Only the pictures are to be dropped, and the rest of the data should be copied exactly.

Information provided:
-=-=-=-=-

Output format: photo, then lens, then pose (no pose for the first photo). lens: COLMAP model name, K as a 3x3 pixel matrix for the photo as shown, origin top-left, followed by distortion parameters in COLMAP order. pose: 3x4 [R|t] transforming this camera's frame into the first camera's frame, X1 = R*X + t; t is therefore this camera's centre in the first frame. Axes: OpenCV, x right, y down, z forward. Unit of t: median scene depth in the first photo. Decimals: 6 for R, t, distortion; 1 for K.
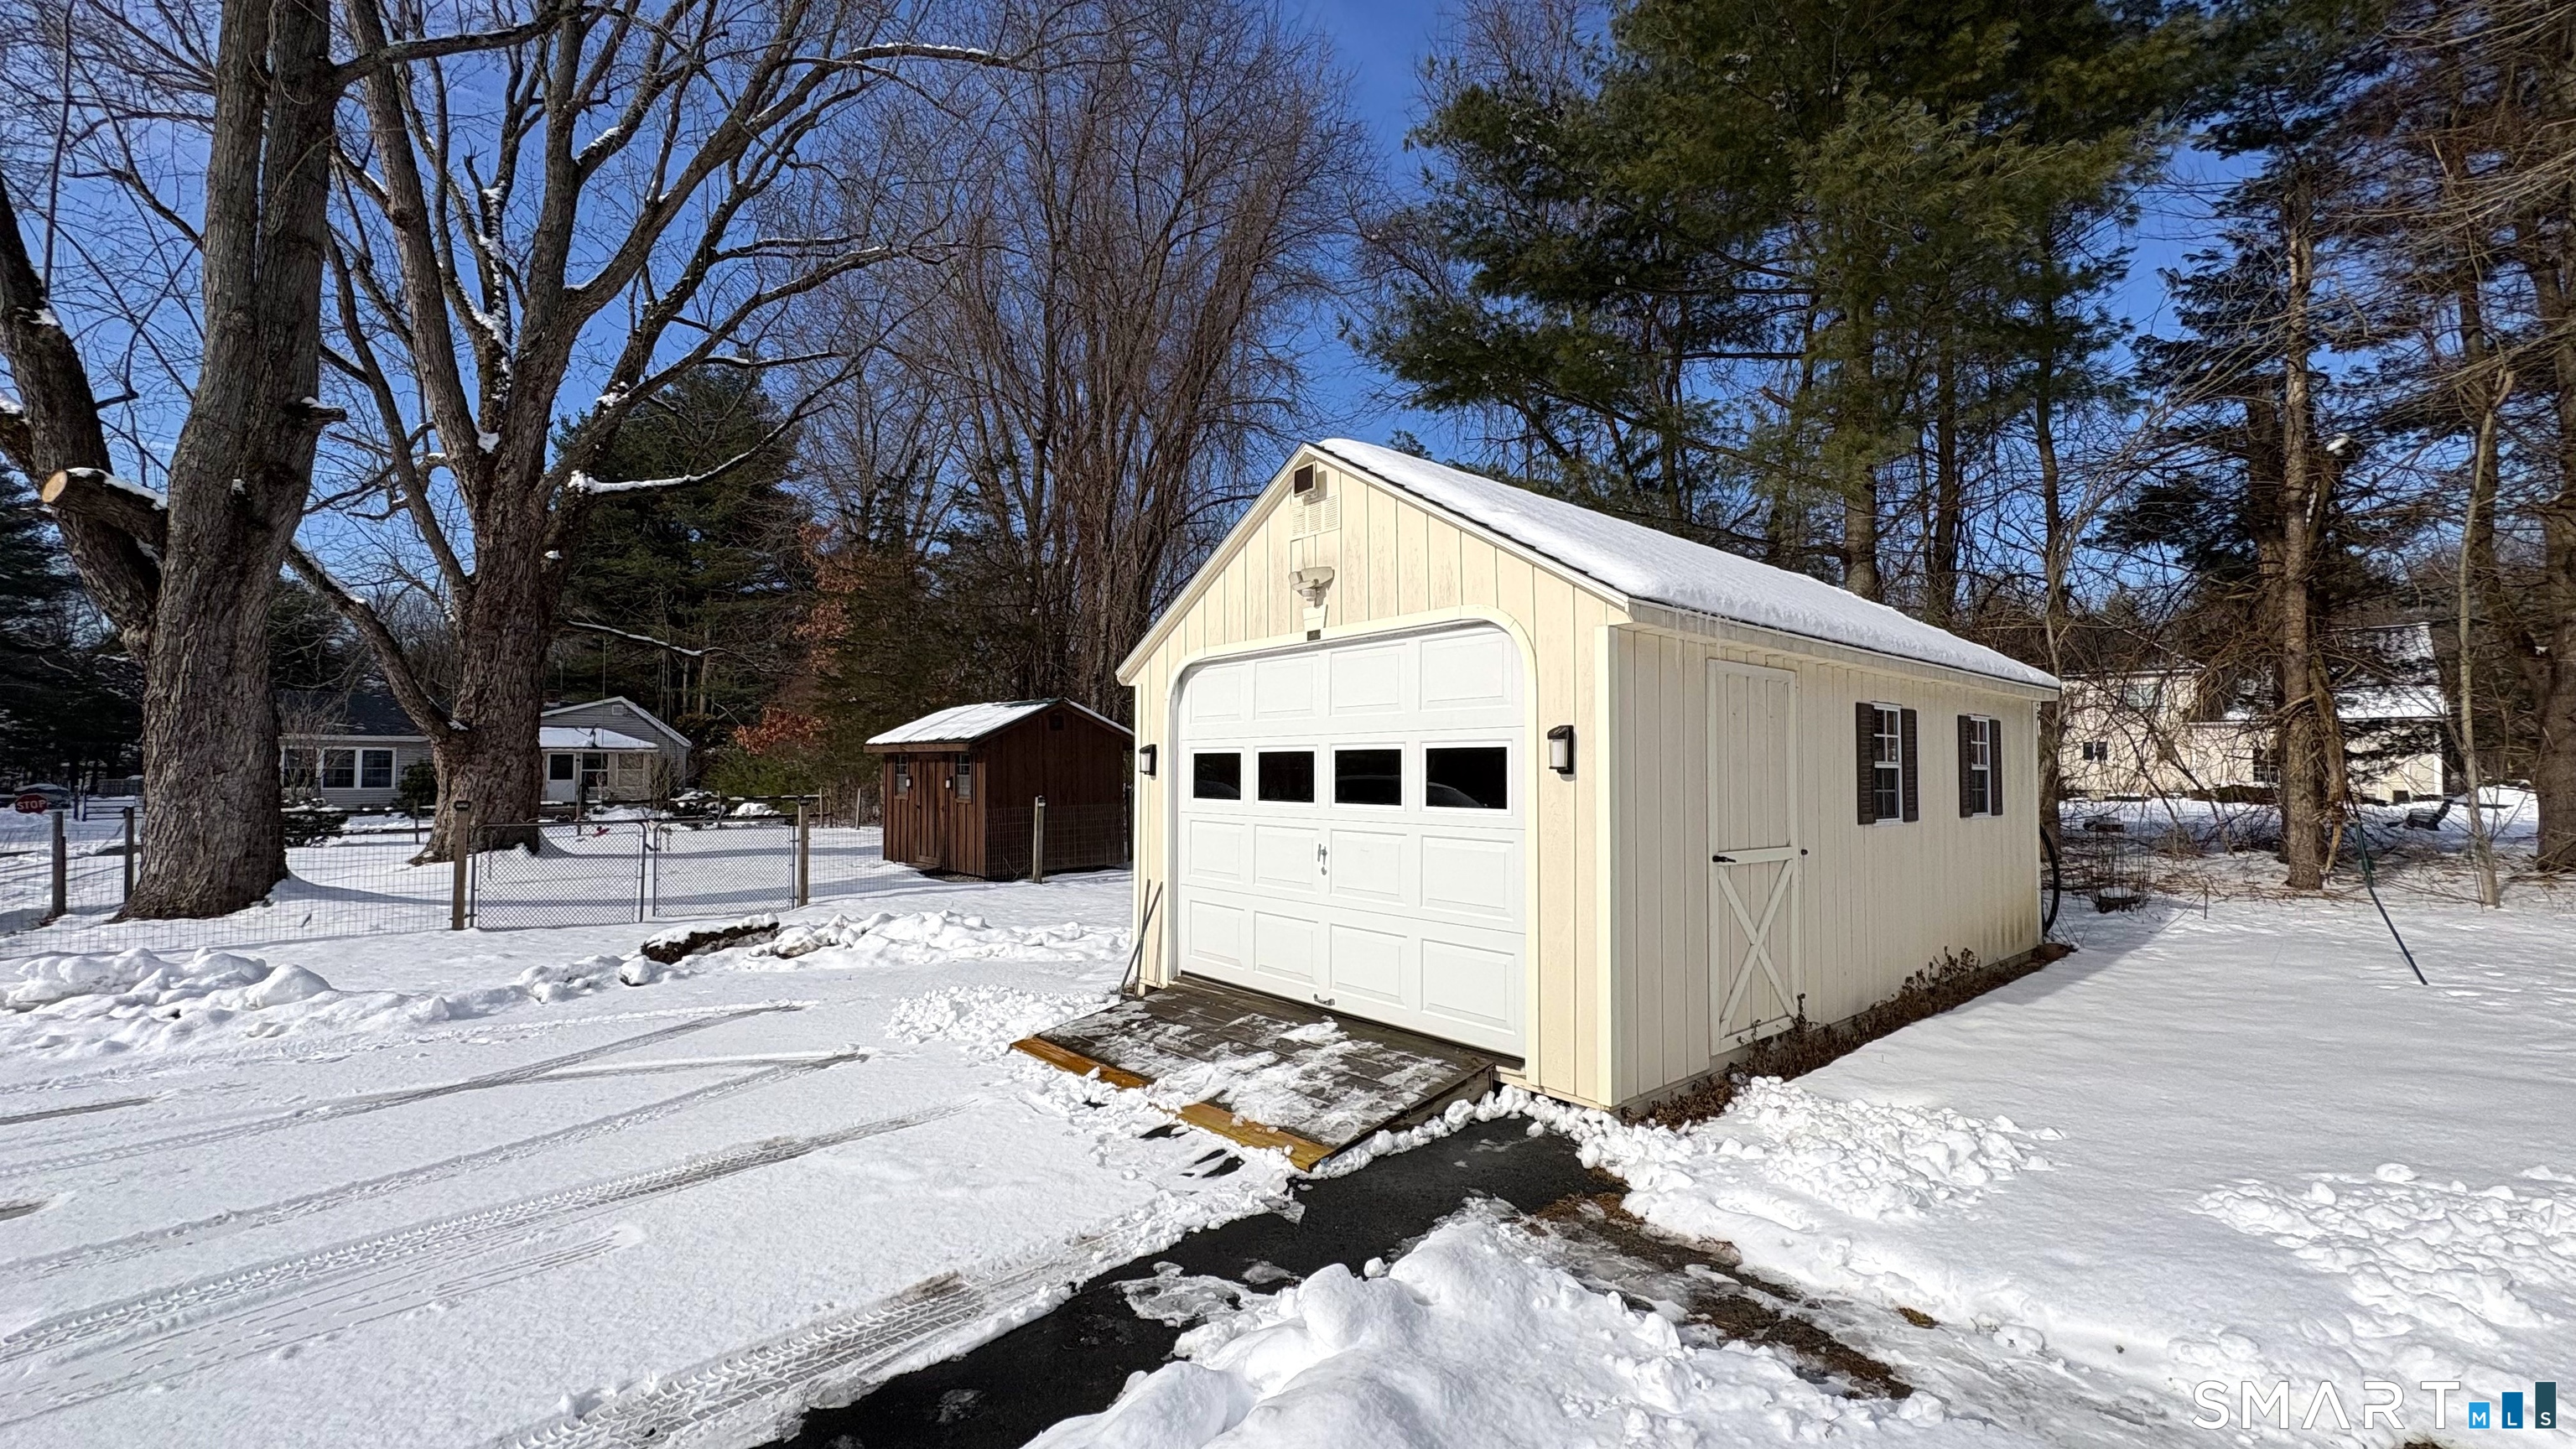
lens RADIAL K [[1023.8, 0, 1287.3], [0, 1023.8, 721.5], [0, 0, 1]] dist [-0.000055, 0.000873]
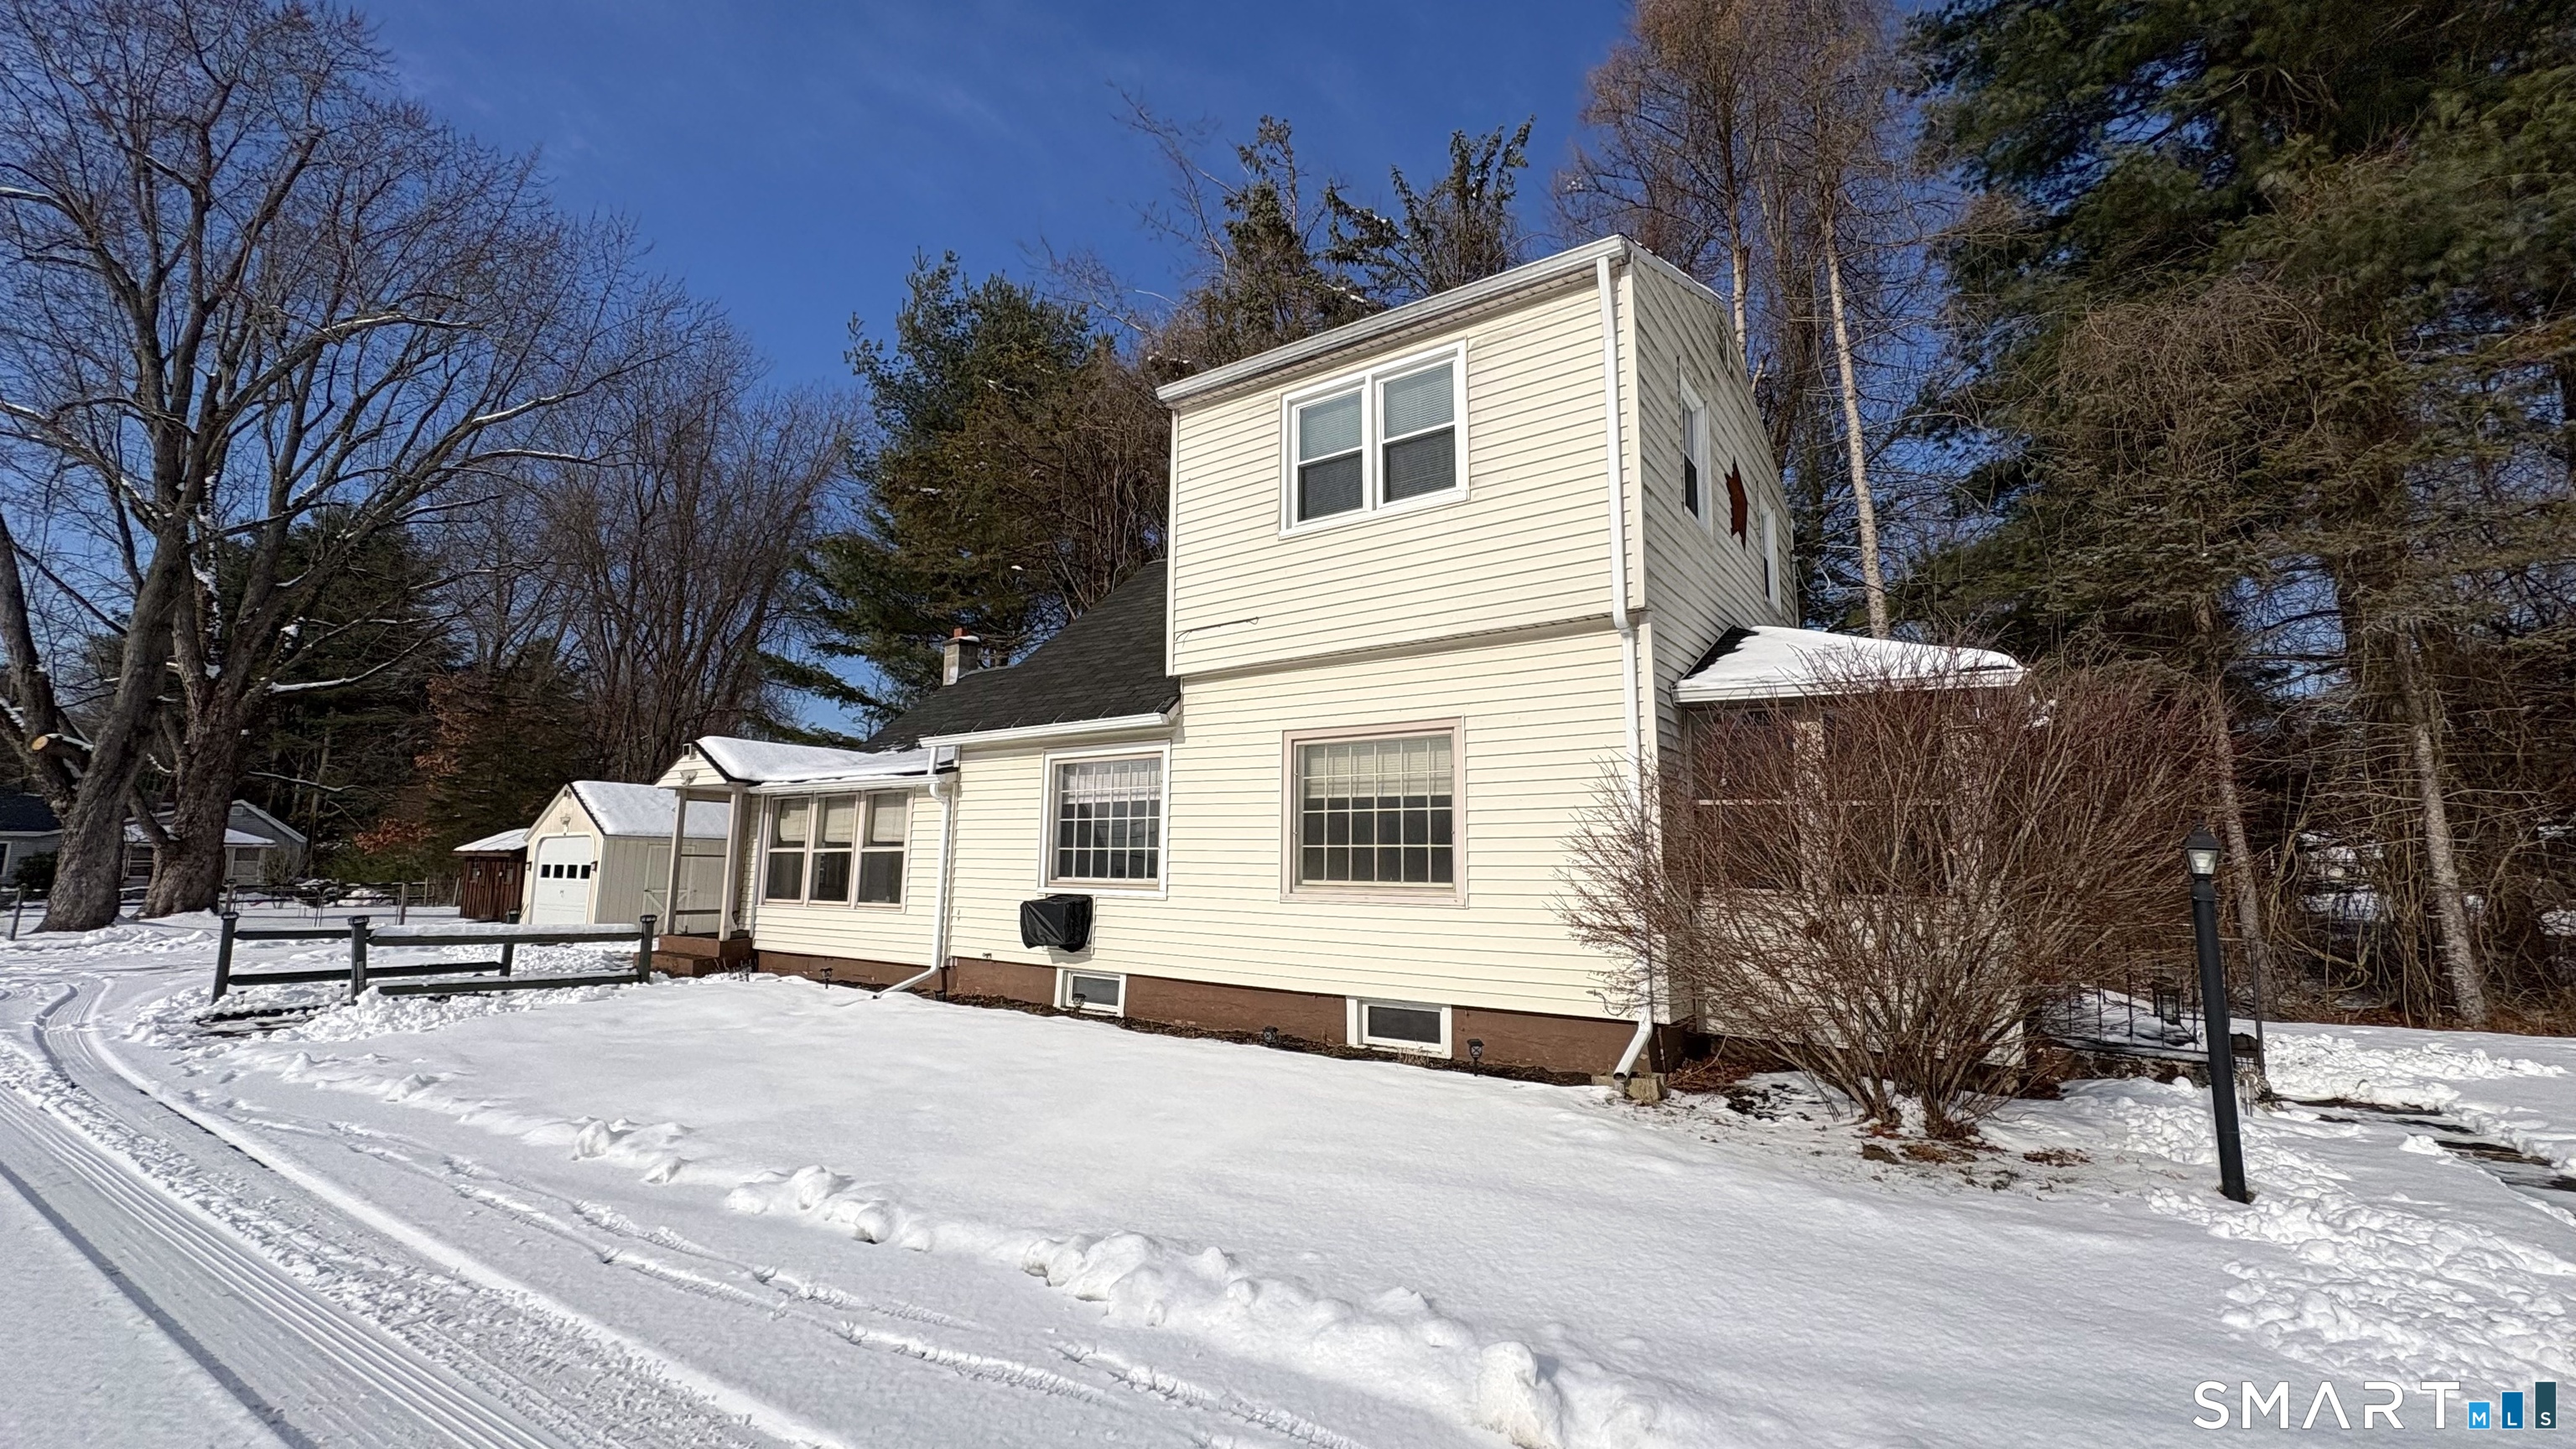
lens RADIAL K [[1023.8, 0, 1287.3], [0, 1023.8, 721.5], [0, 0, 1]] dist [-0.000055, 0.000873]
pose [[0.967461, 0.044128, 0.249144, 0.457265], [-0.020918, 0.995253, -0.095051, -0.053726], [-0.252156, 0.086746, 0.963791, -0.934802]]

-=-=-=-=-

Response to this exercise:
Output format: photo, then lens, then pose (no pose for the first photo). lens: COLMAP model name, K as a 3x3 pixel matrix for the photo as shown, origin top-left, followed by distortion parameters in COLMAP order. pose: 3x4 [R|t] transforming this camera's frame into the first camera's frame, X1 = R*X + t; t is therefore this camera's centre in the first frame. Axes: OpenCV, x right, y down, z forward. Unit of t: median scene depth in the first photo. Decimals: 6 for R, t, distortion; 1 for K.
lens RADIAL K [[1023.8, 0, 1287.3], [0, 1023.8, 721.5], [0, 0, 1]] dist [-0.000055, 0.000873]
lens RADIAL K [[1023.8, 0, 1287.3], [0, 1023.8, 721.5], [0, 0, 1]] dist [-0.000055, 0.000873]
pose [[0.967461, 0.044128, 0.249144, 0.457265], [-0.020918, 0.995253, -0.095051, -0.053726], [-0.252156, 0.086746, 0.963791, -0.934802]]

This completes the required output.